- **行の抜粋**
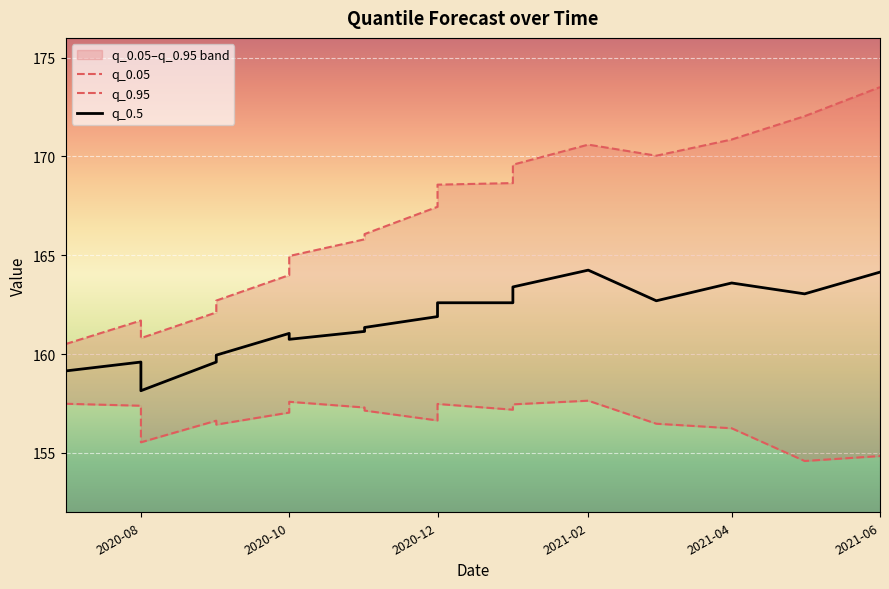

Which series has the largest total across all categories?

q_0.95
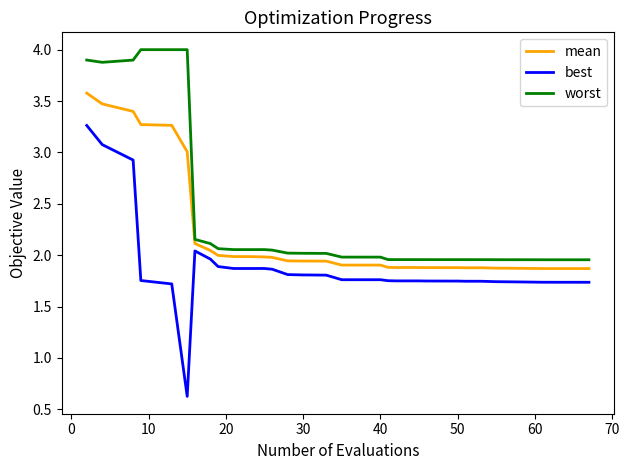

Which series has the largest total across all categories?

worst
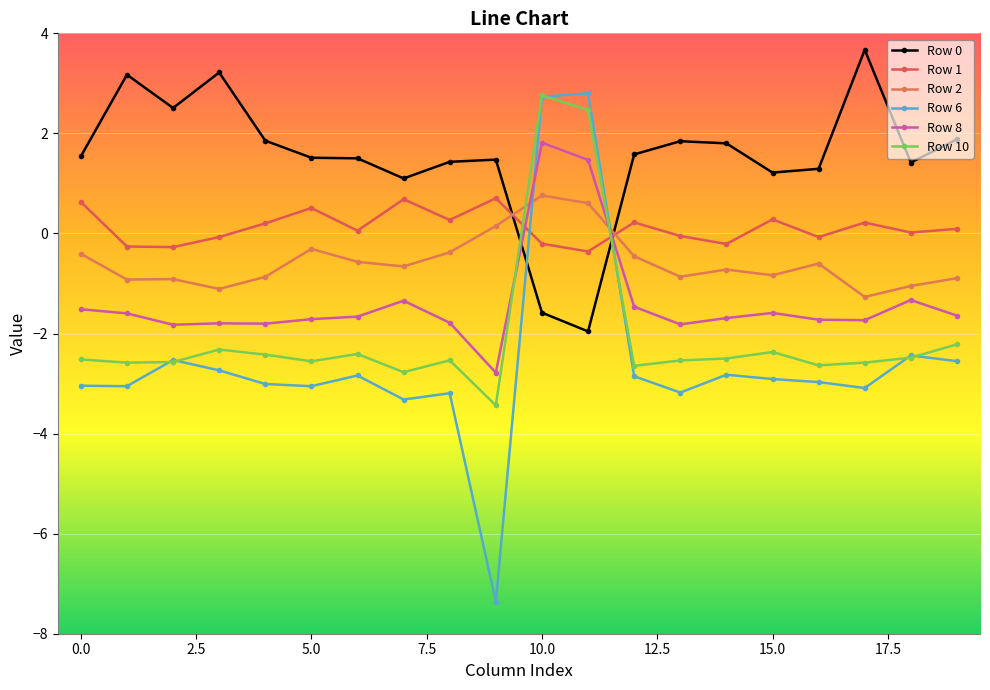

How many values in the Row 6 series exceed -2?

2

- **やること**
上の行を一つ残らず、一字も変えずに書き出してください。ただし、画像は答えに入れないでください。

- **答え**
Which series has the largest total across all categories?

q_0.95

Which series has the largest total across all categories?

worst

How many values in the Row 6 series exceed -2?

2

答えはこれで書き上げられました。